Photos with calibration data
- - - - - - -

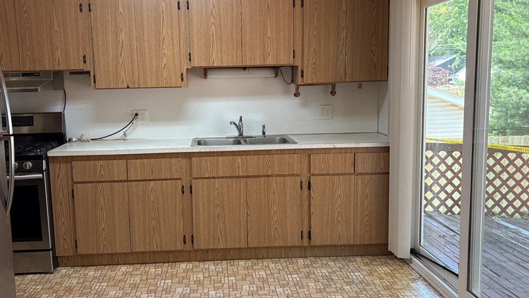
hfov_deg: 55.1
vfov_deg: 32.8
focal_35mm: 36
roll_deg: +1.6
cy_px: 146
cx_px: 228
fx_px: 505
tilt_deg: -7.4
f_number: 1.6
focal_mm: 5.96
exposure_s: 1/120
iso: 125
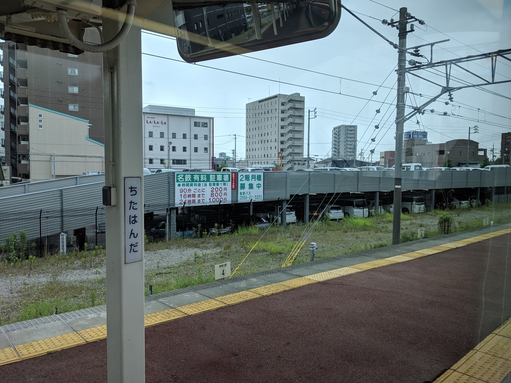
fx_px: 399
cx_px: 256
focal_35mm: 27
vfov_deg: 51.4
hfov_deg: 65.3
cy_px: 192
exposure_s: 1/1304
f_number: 1.8
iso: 59
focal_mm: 4.44
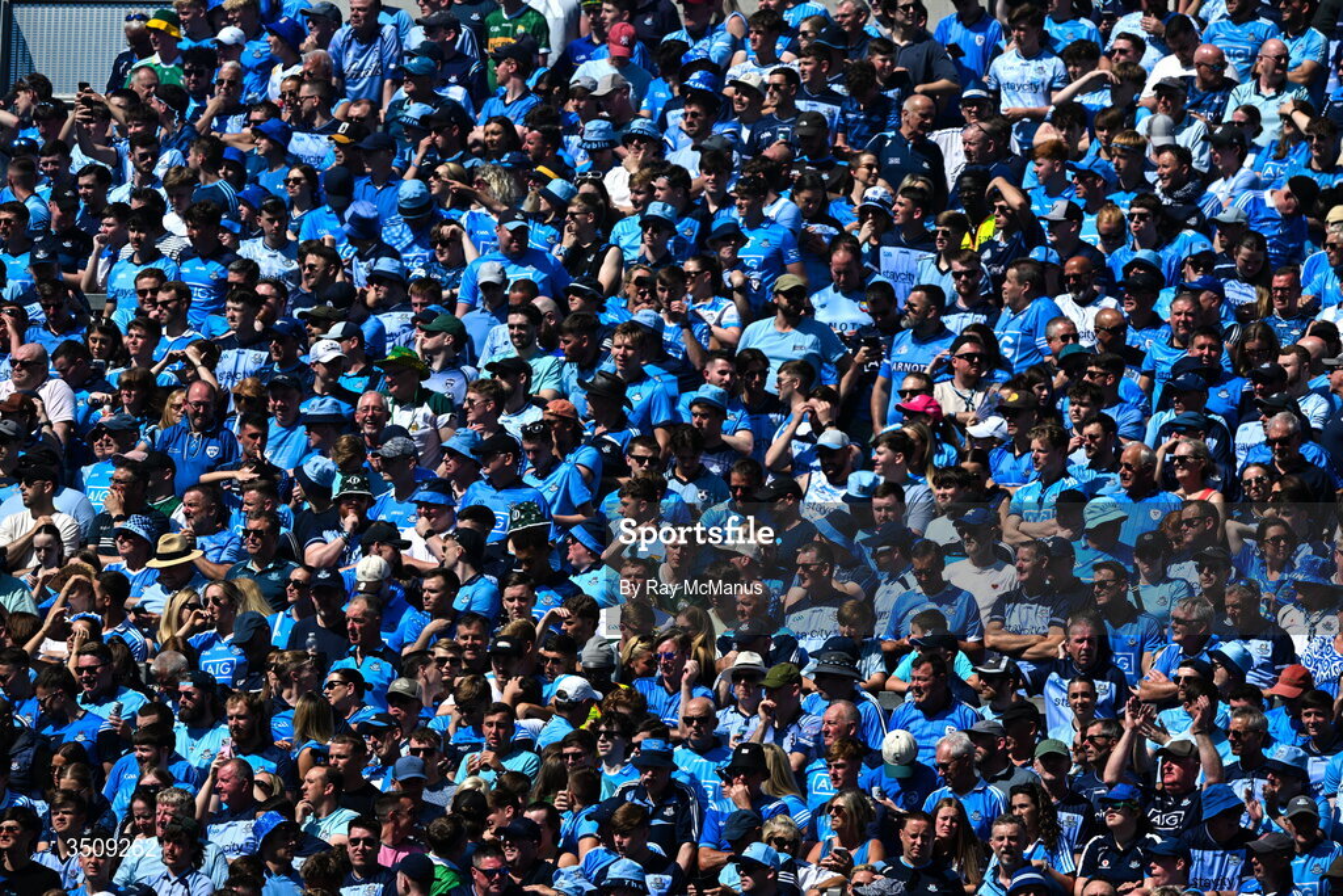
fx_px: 14923
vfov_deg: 3.4
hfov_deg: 5.2
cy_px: 448
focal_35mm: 400
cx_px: 672
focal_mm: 400
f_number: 6.3
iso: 200
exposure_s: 1/2000
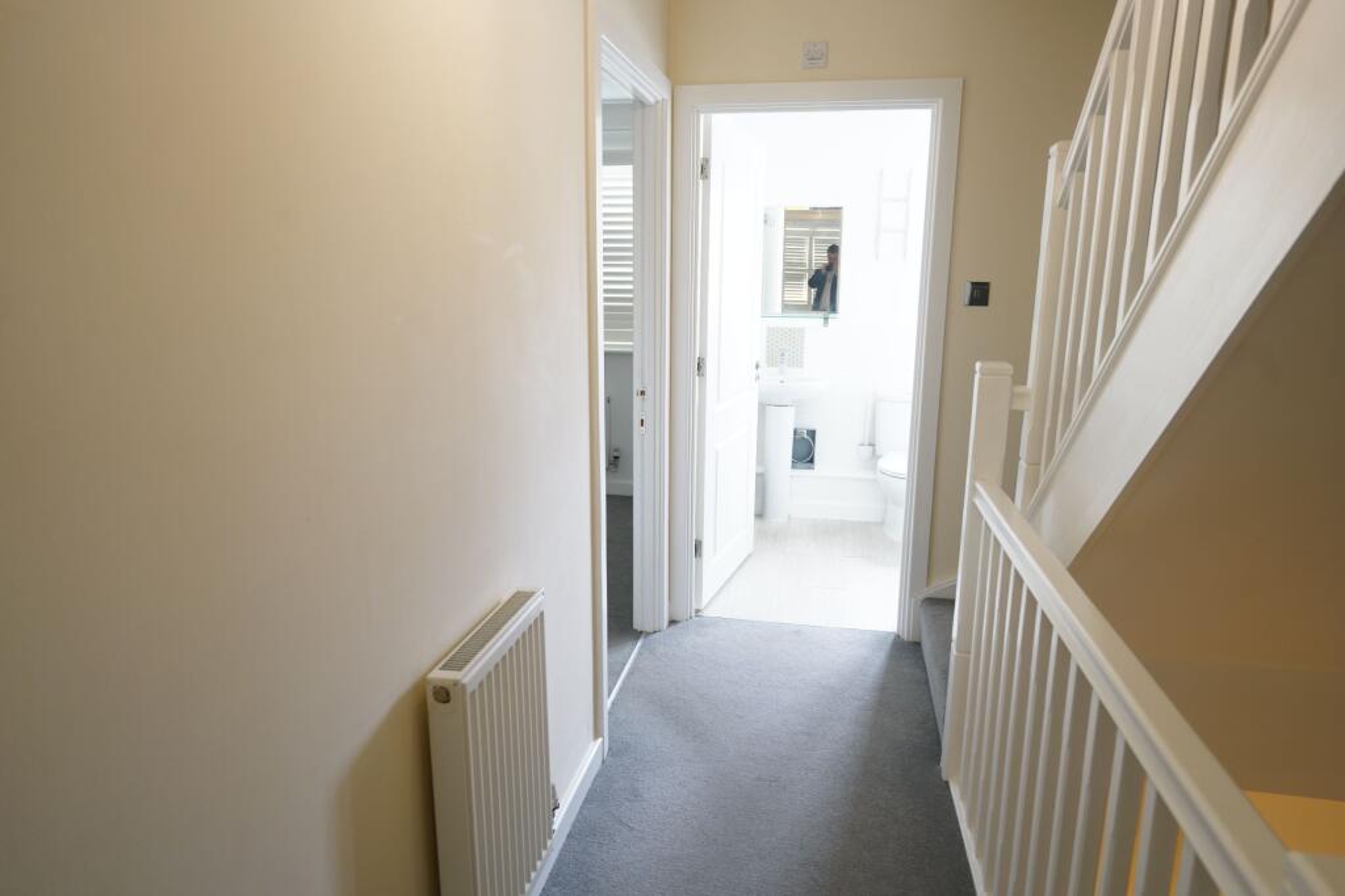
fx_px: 822
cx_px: 672
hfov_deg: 78.6
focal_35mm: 22
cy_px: 448
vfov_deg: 57.2
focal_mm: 22
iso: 400
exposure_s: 1/15
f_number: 4
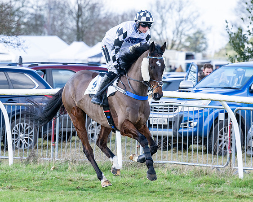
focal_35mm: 384
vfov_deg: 4.0
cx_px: 119
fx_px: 2872
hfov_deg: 5.0
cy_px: 103
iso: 400
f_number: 4
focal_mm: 170
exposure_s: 1/640
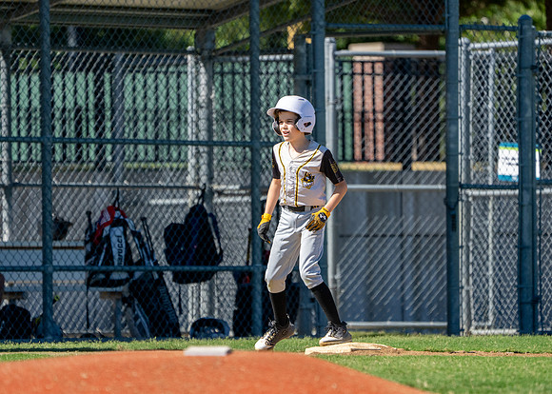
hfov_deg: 4.3
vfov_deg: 3.1
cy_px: 201
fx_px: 7278
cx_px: 285
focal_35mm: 464
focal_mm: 361
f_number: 5.6
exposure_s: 1/4000
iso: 1000
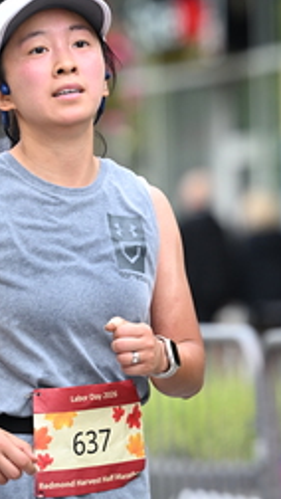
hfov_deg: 3.8
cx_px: 108
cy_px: 77
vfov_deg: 6.7
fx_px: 4233
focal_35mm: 320
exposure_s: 1/1600
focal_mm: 140
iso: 1000
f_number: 2.8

- - - - - - -

- Task goal -
Copy every record above exactly, leaving out any pictures.

- Task response -
hfov_deg: 55.1
vfov_deg: 32.8
focal_35mm: 36
roll_deg: +1.6
cy_px: 146
cx_px: 228
fx_px: 505
tilt_deg: -7.4
f_number: 1.6
focal_mm: 5.96
exposure_s: 1/120
iso: 125
fx_px: 399
cx_px: 256
focal_35mm: 27
vfov_deg: 51.4
hfov_deg: 65.3
cy_px: 192
exposure_s: 1/1304
f_number: 1.8
iso: 59
focal_mm: 4.44
fx_px: 14923
vfov_deg: 3.4
hfov_deg: 5.2
cy_px: 448
focal_35mm: 400
cx_px: 672
focal_mm: 400
f_number: 6.3
iso: 200
exposure_s: 1/2000
fx_px: 822
cx_px: 672
hfov_deg: 78.6
focal_35mm: 22
cy_px: 448
vfov_deg: 57.2
focal_mm: 22
iso: 400
exposure_s: 1/15
f_number: 4
focal_35mm: 384
vfov_deg: 4.0
cx_px: 119
fx_px: 2872
hfov_deg: 5.0
cy_px: 103
iso: 400
f_number: 4
focal_mm: 170
exposure_s: 1/640
hfov_deg: 4.3
vfov_deg: 3.1
cy_px: 201
fx_px: 7278
cx_px: 285
focal_35mm: 464
focal_mm: 361
f_number: 5.6
exposure_s: 1/4000
iso: 1000
hfov_deg: 3.8
cx_px: 108
cy_px: 77
vfov_deg: 6.7
fx_px: 4233
focal_35mm: 320
exposure_s: 1/1600
focal_mm: 140
iso: 1000
f_number: 2.8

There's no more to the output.